TASK DESCRIPTION:
From the start of the items through the line containing "2008 | column 9: 39.09% -> 30.99%", recast each line as one string in a JSON list, leaving out any blank lines.

RECORDS SHOWN:
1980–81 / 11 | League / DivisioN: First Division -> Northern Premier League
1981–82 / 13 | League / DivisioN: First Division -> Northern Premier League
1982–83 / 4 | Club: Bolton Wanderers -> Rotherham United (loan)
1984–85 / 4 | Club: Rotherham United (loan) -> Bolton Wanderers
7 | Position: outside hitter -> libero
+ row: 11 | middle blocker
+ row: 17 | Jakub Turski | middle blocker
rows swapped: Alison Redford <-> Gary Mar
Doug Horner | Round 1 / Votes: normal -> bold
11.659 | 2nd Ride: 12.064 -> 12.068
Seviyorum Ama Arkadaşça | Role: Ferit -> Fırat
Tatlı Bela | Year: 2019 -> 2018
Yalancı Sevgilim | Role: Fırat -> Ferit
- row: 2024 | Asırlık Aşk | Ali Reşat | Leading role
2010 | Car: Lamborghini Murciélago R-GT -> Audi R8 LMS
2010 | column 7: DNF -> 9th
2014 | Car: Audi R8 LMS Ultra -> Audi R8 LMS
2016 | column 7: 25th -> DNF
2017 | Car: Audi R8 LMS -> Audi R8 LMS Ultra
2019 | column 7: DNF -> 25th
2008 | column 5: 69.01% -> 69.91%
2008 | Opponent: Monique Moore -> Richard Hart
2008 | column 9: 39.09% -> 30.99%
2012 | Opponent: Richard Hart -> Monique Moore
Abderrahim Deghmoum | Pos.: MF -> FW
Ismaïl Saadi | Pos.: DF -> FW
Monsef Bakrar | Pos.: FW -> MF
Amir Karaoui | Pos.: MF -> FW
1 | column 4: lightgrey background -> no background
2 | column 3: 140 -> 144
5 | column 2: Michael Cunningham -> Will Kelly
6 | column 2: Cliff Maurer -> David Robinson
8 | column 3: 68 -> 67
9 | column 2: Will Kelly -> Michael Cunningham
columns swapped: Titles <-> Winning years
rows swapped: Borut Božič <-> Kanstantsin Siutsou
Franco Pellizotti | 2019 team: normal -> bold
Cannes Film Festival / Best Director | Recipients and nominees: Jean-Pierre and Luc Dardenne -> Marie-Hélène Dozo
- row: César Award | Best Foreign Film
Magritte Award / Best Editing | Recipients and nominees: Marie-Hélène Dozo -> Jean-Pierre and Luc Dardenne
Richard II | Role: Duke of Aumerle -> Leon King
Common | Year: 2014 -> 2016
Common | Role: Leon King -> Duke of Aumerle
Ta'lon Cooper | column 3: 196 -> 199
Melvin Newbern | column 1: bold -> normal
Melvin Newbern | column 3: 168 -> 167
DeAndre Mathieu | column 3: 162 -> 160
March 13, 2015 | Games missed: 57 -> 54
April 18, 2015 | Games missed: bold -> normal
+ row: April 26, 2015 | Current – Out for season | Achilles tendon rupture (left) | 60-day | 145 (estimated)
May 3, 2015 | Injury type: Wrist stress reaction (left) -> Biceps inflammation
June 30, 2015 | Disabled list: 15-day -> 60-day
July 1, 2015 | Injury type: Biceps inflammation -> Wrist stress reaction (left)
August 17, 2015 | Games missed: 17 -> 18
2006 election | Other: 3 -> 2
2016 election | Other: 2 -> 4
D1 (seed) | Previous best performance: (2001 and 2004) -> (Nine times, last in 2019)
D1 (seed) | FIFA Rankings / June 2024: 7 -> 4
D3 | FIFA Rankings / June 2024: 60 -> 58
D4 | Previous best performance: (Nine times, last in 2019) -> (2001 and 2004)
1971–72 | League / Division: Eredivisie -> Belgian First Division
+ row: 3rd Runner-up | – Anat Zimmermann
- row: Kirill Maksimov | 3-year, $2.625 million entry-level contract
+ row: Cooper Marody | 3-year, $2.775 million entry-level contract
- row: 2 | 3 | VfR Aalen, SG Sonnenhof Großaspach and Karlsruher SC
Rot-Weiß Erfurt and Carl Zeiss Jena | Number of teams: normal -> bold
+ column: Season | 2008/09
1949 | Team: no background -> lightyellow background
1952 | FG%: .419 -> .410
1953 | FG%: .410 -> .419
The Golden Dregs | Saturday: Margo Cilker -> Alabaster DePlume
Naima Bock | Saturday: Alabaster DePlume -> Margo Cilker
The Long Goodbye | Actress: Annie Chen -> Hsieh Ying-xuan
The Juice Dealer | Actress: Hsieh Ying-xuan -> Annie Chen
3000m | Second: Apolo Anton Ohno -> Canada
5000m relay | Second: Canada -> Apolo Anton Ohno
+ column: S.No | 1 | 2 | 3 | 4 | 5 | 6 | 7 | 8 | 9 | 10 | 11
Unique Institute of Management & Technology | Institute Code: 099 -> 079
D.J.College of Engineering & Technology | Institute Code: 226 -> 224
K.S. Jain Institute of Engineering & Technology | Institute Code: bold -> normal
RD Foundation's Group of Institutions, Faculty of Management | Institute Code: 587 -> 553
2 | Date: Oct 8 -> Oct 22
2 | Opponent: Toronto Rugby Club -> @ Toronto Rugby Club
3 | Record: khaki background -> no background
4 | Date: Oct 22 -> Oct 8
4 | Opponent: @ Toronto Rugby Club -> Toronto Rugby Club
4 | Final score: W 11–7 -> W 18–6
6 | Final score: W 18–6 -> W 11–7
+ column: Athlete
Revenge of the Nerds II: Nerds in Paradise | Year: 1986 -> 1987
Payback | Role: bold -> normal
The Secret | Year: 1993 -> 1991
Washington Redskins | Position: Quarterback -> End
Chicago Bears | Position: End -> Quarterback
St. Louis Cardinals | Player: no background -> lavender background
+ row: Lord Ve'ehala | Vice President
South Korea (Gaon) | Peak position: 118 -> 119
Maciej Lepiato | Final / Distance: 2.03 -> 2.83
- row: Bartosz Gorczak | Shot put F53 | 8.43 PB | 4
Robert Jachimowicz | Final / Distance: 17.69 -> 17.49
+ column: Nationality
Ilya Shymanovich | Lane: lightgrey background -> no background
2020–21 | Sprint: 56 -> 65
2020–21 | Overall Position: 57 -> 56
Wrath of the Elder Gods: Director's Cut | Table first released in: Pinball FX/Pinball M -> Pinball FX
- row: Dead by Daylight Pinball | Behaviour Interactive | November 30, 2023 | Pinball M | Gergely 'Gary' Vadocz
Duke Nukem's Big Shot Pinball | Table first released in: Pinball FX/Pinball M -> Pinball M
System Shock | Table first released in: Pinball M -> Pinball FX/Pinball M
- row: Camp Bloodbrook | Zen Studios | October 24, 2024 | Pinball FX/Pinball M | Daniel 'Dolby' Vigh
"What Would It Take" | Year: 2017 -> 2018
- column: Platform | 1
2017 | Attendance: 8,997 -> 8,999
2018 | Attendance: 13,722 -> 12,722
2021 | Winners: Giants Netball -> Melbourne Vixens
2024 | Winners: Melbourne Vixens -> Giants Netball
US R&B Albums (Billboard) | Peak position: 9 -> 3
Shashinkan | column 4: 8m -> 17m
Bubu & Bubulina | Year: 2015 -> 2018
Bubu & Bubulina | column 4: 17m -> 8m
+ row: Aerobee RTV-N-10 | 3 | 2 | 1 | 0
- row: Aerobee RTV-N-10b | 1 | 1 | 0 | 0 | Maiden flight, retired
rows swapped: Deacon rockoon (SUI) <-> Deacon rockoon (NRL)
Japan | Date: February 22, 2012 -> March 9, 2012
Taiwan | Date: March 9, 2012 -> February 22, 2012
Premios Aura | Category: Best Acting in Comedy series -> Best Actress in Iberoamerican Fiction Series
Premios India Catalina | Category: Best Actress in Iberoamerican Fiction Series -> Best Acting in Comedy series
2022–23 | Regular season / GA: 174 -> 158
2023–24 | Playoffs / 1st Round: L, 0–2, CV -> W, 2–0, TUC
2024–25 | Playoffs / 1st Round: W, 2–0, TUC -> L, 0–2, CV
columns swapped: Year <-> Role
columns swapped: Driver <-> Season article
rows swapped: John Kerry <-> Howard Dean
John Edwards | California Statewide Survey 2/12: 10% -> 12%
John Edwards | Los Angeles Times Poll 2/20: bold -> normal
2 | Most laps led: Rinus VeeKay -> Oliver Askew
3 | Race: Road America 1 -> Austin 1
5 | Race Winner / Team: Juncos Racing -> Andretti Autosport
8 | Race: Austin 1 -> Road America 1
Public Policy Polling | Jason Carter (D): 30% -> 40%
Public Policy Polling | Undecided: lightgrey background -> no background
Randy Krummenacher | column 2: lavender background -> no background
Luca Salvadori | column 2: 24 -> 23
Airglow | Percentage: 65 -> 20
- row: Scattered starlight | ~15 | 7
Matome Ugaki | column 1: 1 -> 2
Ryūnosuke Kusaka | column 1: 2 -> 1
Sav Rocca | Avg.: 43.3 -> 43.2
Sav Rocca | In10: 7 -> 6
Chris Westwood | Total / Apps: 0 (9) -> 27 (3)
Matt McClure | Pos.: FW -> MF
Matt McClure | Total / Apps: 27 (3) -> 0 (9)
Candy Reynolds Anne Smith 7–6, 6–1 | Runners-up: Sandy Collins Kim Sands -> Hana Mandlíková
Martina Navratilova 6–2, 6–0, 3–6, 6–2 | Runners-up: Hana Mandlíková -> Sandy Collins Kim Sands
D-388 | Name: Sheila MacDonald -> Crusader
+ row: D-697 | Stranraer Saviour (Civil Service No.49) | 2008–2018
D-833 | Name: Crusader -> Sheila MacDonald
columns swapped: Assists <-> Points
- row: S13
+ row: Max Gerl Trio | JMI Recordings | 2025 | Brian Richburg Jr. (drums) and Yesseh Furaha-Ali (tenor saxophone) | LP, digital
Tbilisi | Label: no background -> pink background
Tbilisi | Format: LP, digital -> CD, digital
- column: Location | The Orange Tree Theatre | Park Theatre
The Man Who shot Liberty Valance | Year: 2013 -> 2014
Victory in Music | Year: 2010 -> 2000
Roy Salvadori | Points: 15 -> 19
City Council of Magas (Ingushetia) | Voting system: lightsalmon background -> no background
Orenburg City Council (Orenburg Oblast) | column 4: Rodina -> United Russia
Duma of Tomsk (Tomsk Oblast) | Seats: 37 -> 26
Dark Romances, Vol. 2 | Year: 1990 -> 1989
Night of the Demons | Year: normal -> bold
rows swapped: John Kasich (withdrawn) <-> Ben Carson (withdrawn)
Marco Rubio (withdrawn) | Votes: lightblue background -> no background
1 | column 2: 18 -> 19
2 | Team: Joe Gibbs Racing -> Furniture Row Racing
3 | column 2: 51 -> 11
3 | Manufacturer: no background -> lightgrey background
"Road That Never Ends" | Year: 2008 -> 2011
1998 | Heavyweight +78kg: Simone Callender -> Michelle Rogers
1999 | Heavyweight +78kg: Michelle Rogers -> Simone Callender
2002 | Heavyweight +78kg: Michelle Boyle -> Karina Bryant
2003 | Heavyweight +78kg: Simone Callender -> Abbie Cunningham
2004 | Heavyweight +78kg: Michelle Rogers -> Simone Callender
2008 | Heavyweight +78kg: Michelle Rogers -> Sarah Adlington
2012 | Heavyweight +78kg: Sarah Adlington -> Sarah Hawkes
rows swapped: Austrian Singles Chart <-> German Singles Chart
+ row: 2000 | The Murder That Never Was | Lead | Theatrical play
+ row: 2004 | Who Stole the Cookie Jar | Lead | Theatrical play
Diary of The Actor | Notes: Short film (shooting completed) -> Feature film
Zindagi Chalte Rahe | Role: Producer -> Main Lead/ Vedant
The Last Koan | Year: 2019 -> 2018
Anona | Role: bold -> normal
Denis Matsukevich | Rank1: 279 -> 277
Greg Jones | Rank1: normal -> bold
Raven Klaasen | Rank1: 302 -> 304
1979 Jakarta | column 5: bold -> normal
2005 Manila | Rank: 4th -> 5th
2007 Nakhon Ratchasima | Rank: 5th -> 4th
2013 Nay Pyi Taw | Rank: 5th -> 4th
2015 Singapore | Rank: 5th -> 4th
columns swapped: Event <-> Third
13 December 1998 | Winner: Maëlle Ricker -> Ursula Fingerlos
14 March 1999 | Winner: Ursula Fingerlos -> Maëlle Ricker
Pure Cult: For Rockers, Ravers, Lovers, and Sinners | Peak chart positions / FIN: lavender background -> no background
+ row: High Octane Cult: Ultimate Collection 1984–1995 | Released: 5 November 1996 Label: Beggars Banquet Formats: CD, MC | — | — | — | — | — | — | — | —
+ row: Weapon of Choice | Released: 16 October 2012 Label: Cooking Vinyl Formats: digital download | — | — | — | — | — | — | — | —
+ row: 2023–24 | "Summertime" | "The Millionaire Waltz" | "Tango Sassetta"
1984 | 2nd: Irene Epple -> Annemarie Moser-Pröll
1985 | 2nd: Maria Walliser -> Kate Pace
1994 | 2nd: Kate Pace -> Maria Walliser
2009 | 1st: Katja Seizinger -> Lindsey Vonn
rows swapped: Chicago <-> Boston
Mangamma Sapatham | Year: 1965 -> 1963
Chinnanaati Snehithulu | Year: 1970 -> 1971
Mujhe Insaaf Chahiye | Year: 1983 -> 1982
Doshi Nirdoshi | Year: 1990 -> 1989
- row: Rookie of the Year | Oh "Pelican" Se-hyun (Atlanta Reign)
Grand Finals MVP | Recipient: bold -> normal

COMPLETE RESPONSE:
[
  "1980–81 / 11 | League / DivisioN: First Division -> Northern Premier League",
  "1981–82 / 13 | League / DivisioN: First Division -> Northern Premier League",
  "1982–83 / 4 | Club: Bolton Wanderers -> Rotherham United (loan)",
  "1984–85 / 4 | Club: Rotherham United (loan) -> Bolton Wanderers",
  "7 | Position: outside hitter -> libero",
  "+ row: 11 | middle blocker",
  "+ row: 17 | Jakub Turski | middle blocker",
  "rows swapped: Alison Redford <-> Gary Mar",
  "Doug Horner | Round 1 / Votes: normal -> bold",
  "11.659 | 2nd Ride: 12.064 -> 12.068",
  "Seviyorum Ama Arkadaşça | Role: Ferit -> Fırat",
  "Tatlı Bela | Year: 2019 -> 2018",
  "Yalancı Sevgilim | Role: Fırat -> Ferit",
  "- row: 2024 | Asırlık Aşk | Ali Reşat | Leading role",
  "2010 | Car: Lamborghini Murciélago R-GT -> Audi R8 LMS",
  "2010 | column 7: DNF -> 9th",
  "2014 | Car: Audi R8 LMS Ultra -> Audi R8 LMS",
  "2016 | column 7: 25th -> DNF",
  "2017 | Car: Audi R8 LMS -> Audi R8 LMS Ultra",
  "2019 | column 7: DNF -> 25th",
  "2008 | column 5: 69.01% -> 69.91%",
  "2008 | Opponent: Monique Moore -> Richard Hart",
  "2008 | column 9: 39.09% -> 30.99%"
]